# NR Savor the Moment ?



## mistyd107 (May 22, 2009)

anyone have a clue if NR's next installment of her bride quartet out at the end of the month will be available on Kindle?


----------



## Candee15 (Jan 31, 2010)

I've been wondering the SAME thing.  It was listed a while back, before all the pulling of books to raise prices.  In fact, a friend of mine pre-ordered it on Kindle ... but now the listing is gone.  I need this third book as I'm following the series, but I only want it on Kindle.


----------



## MLPMom (Nov 27, 2009)

I have been wondering about this as well, even though when it was available for the Kindle for pre-order it was $9.99 while the book was $8, at least it was still available. Now you can't even get it for the Kindle.

I think this is the third or fourth book now that I have been waiting on to be released that is now (but once was) not available for the Kindle.
I have no idea if they are putting a delay on them or what but it is pretty frustrating. It wouldn't be so bad if the books I wanted were are stand alone ones but every single one is either part of a series or trilogy..something.


----------



## 4Katie (Jun 27, 2009)

I'm trying not to panic yet. Things change a lot once a book is released.

I am very discouraged, though, at the rise in prices and decrease in availability of books for the Kindle lately.


----------



## Mike D. aka jmiked (Oct 28, 2008)

Who's NR?  


Mike


----------



## intinst (Dec 23, 2008)

jmiked said:


> Who's NR?
> 
> Mike


For shame , Mike for shame! NR? Nora Roberts!


----------



## Tripp (May 28, 2009)

4Katie said:


> I am very discouraged, though, at the rise in prices and decrease in availability of books for the Kindle lately.


I feel the same way. I looked for it in the IBook store and was able to download a sample and it is available for pre-order. So, this is another example of this stupid publisher war with Amazon.


----------



## Mike D. aka jmiked (Oct 28, 2008)

intinst said:


> For shame , Mike for shame! NR? Nora Roberts!


Well, I don't read romance novels (I had to go to Wikipedia to find out who she was).

Mike


----------



## intinst (Dec 23, 2008)

jmiked said:


> Well, I don't read romance novels (I had to go to Wikipedia to find out who she was).
> 
> Mike


Most of her stuff is very well written.


----------



## 4Katie (Jun 27, 2009)

intinst said:


> Most of her stuff is very well written.


Indeed.


----------



## mistyd107 (May 22, 2009)

according to what I can understand from an Amazon CS rep.  Hopefully it'll be back up next week this is after saying they had no new info on the title.  so who the heck knows


----------



## Casse (Oct 16, 2009)
──────────
Exercise instructions |
Please answer these questions on the forum thread, one per line:
1. Whom does "NR" refer to?
2. When the book was up for Kindle pre-order, what was its Kindle price and what was the book's price?
3. In which store was Tripp able to download a sample?
The rows that come next are from a separate source and have no connection to the forum thread.

Data excerpts |
──────────
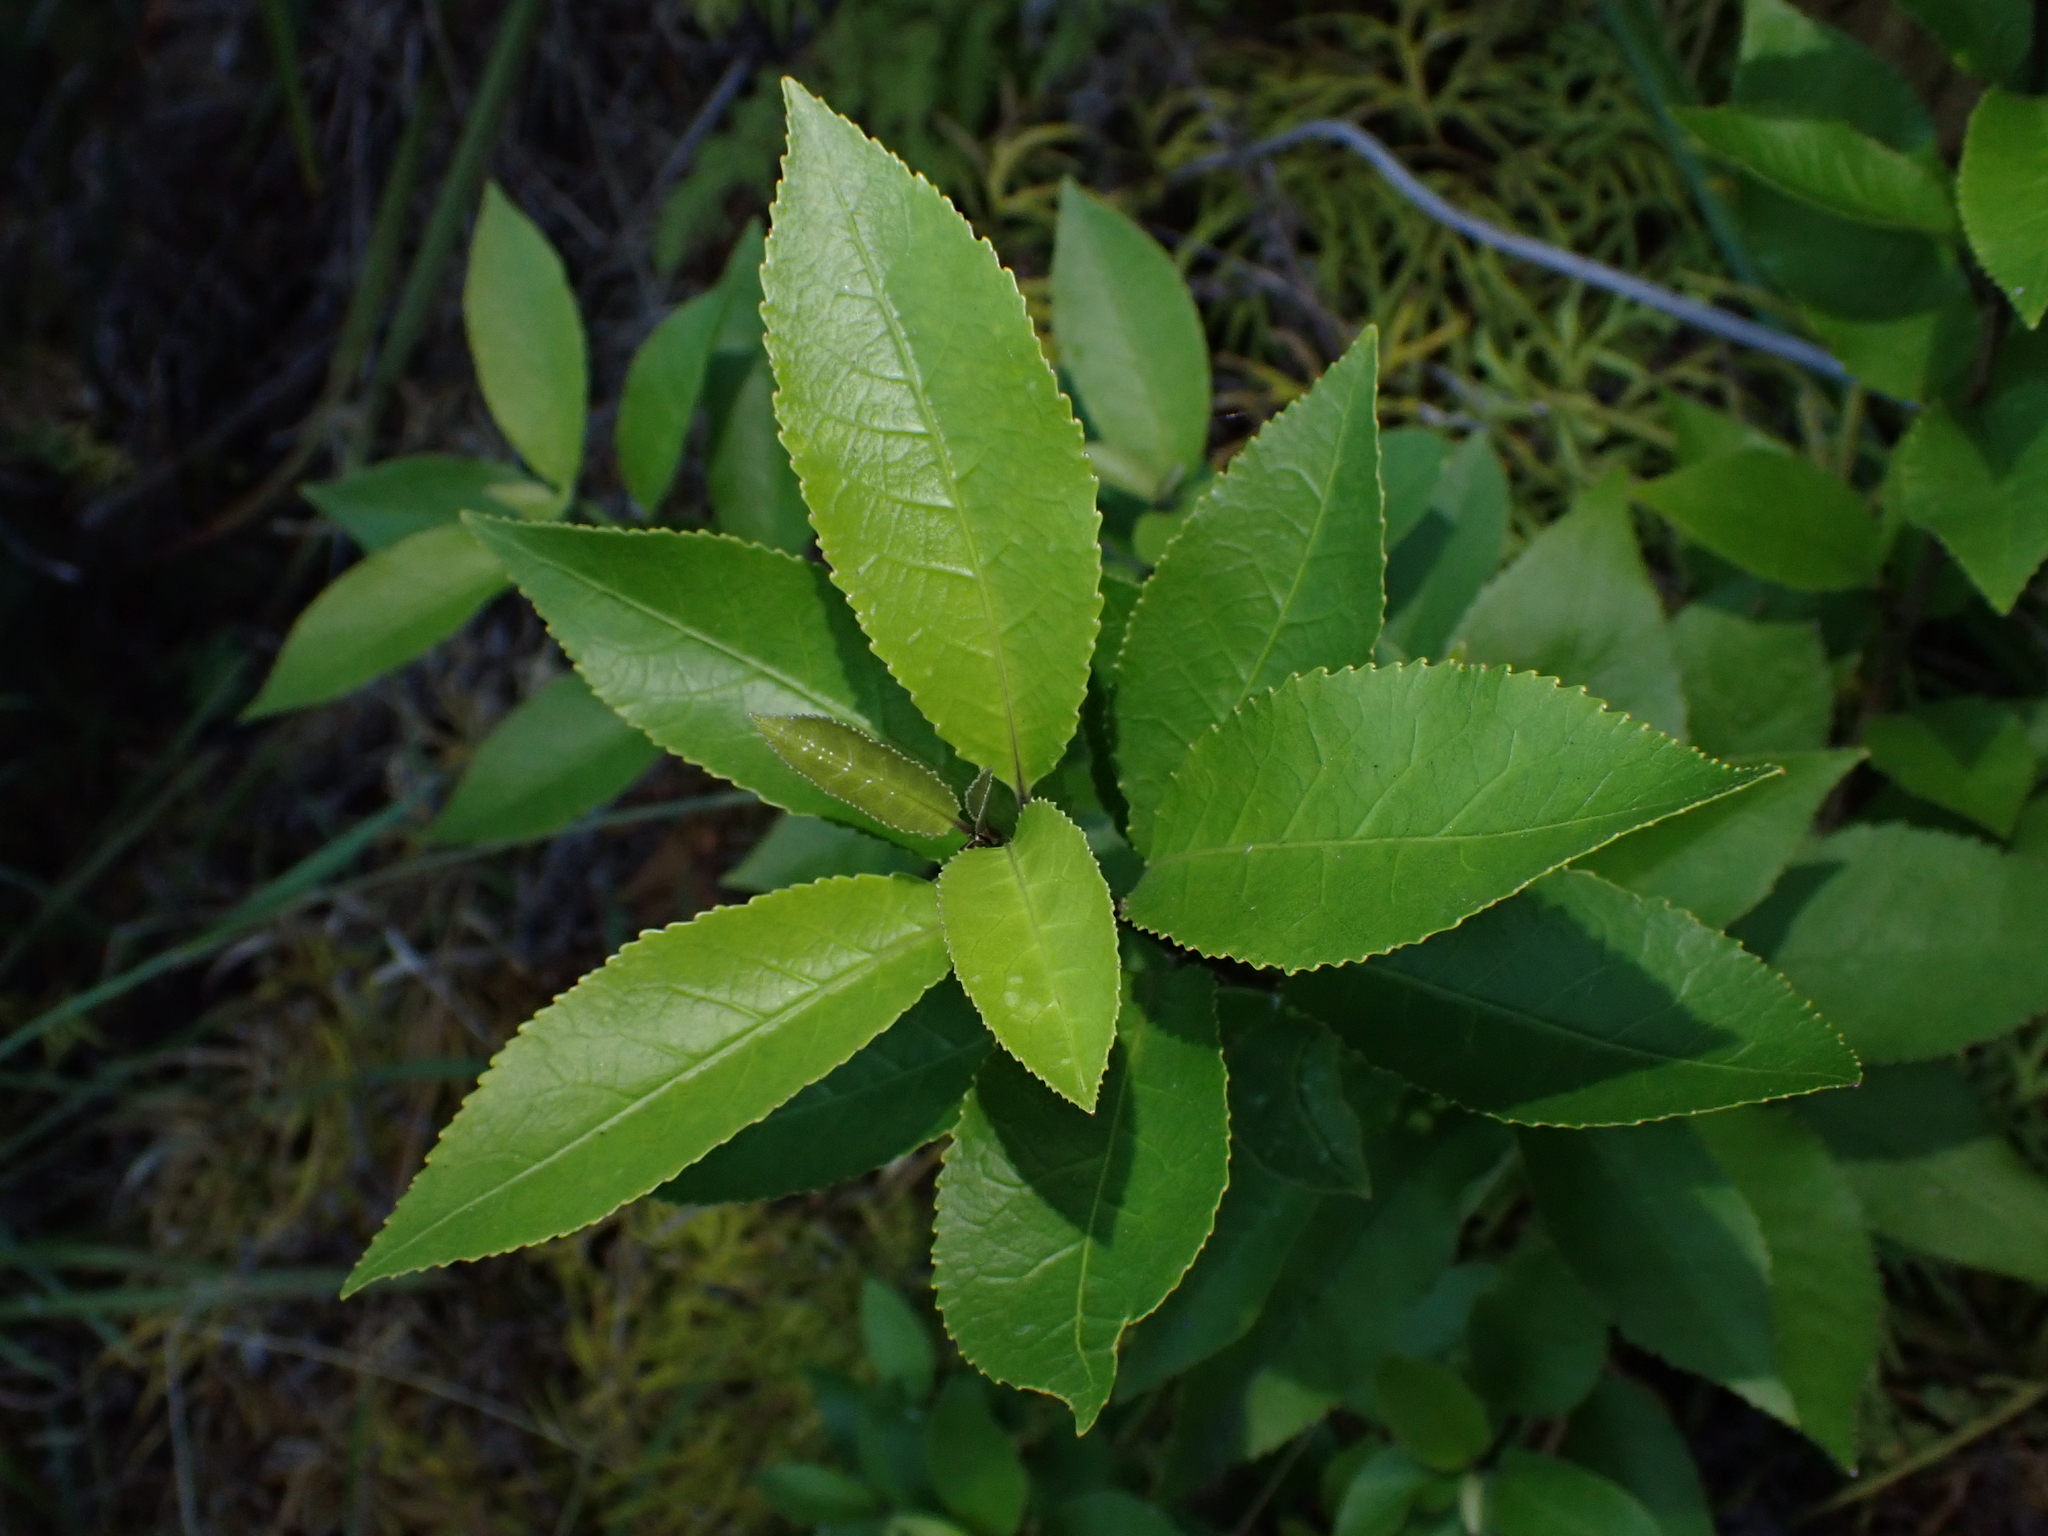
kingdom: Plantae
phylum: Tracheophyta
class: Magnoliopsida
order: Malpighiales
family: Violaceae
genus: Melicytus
──────────
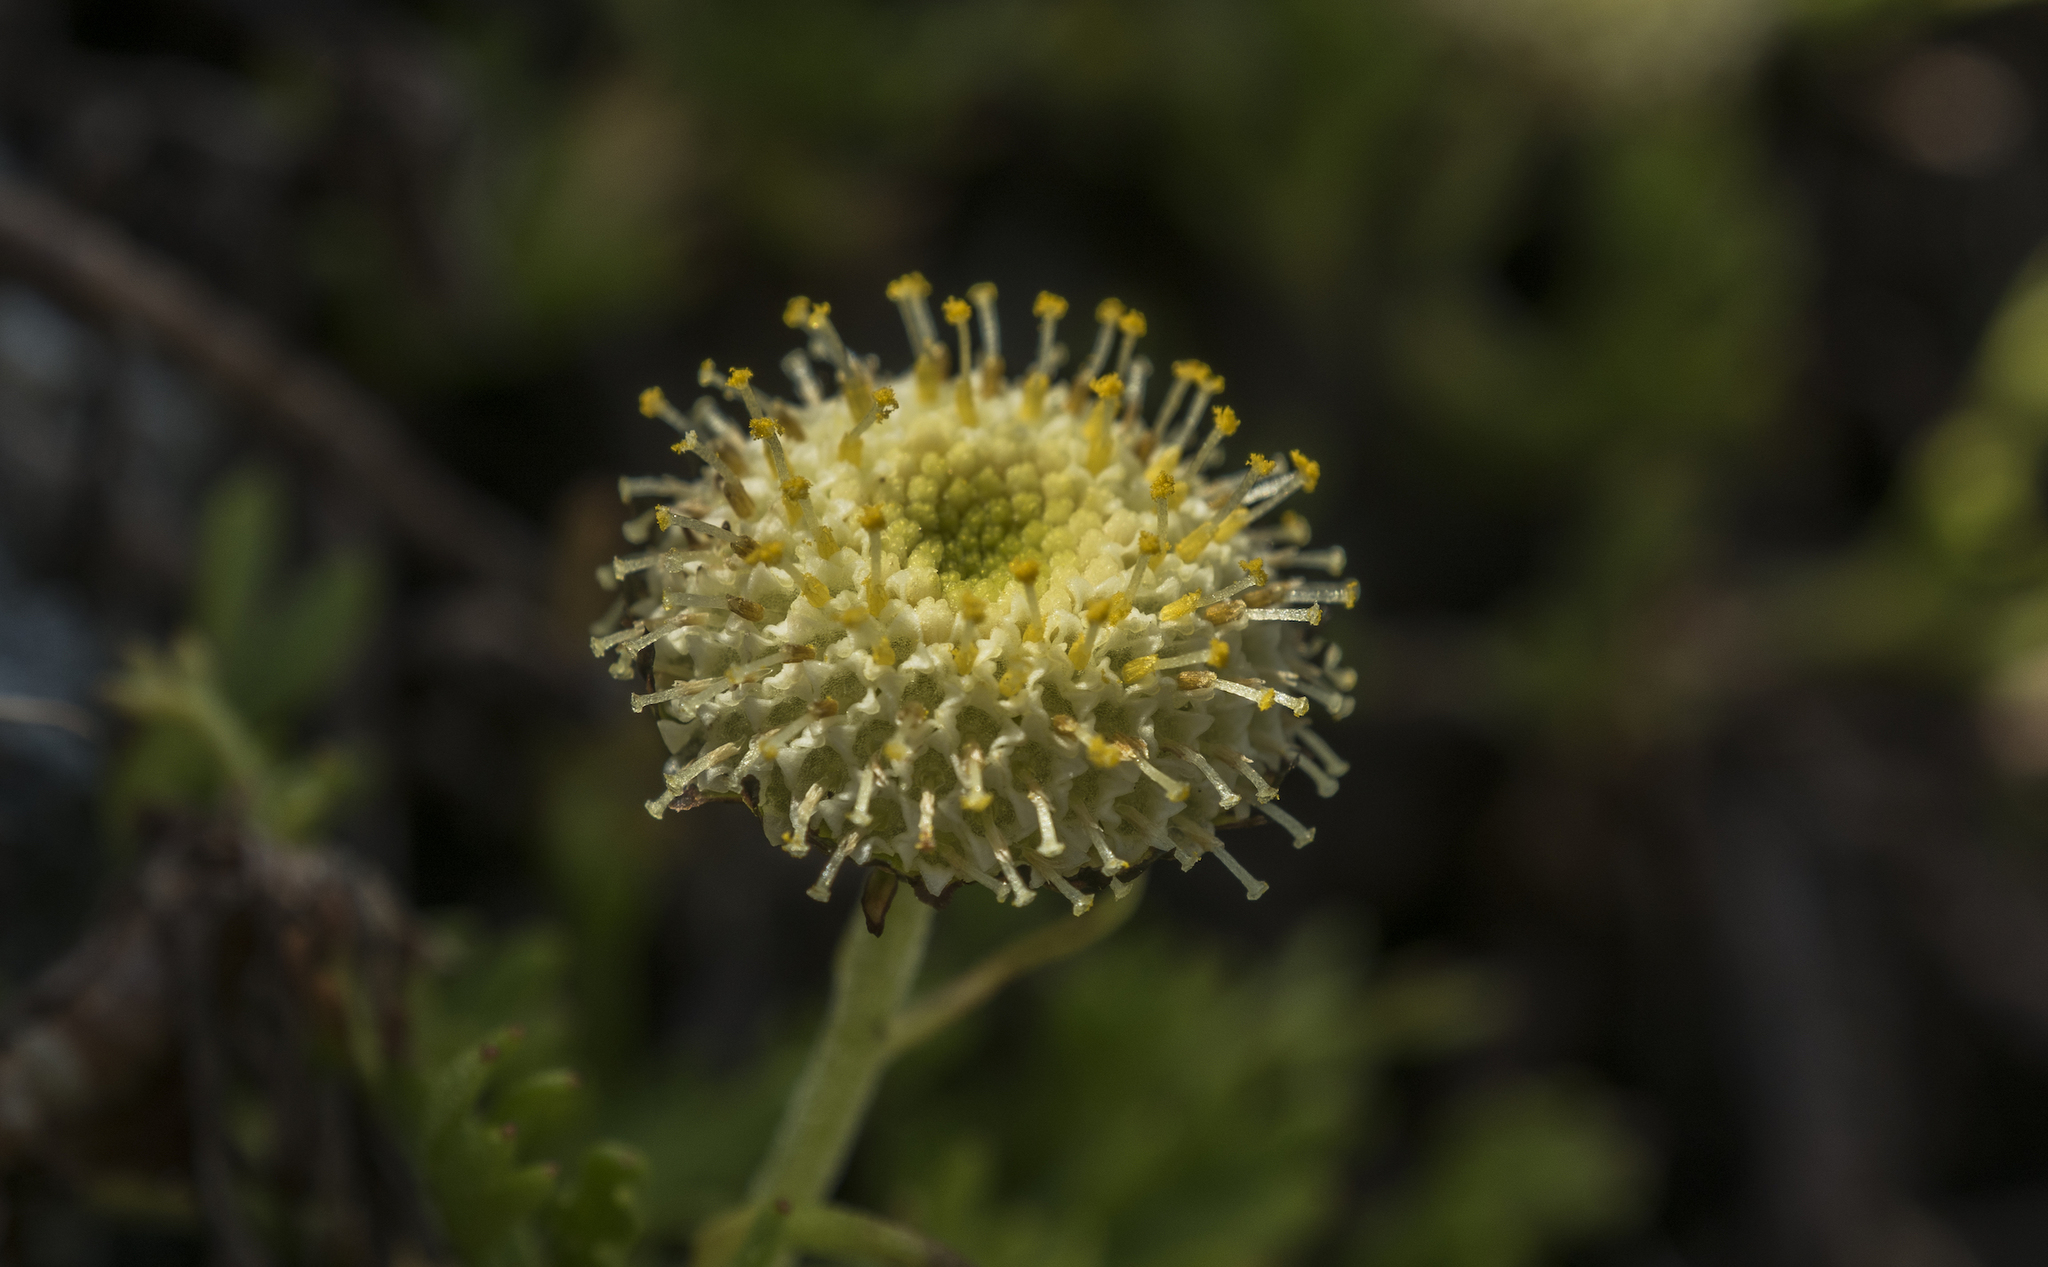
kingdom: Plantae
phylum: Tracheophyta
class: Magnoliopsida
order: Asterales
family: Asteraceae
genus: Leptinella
──────────
The reply |
1. Nora Roberts
2. $9.99 on the Kindle, $8 for the book
3. The IBook store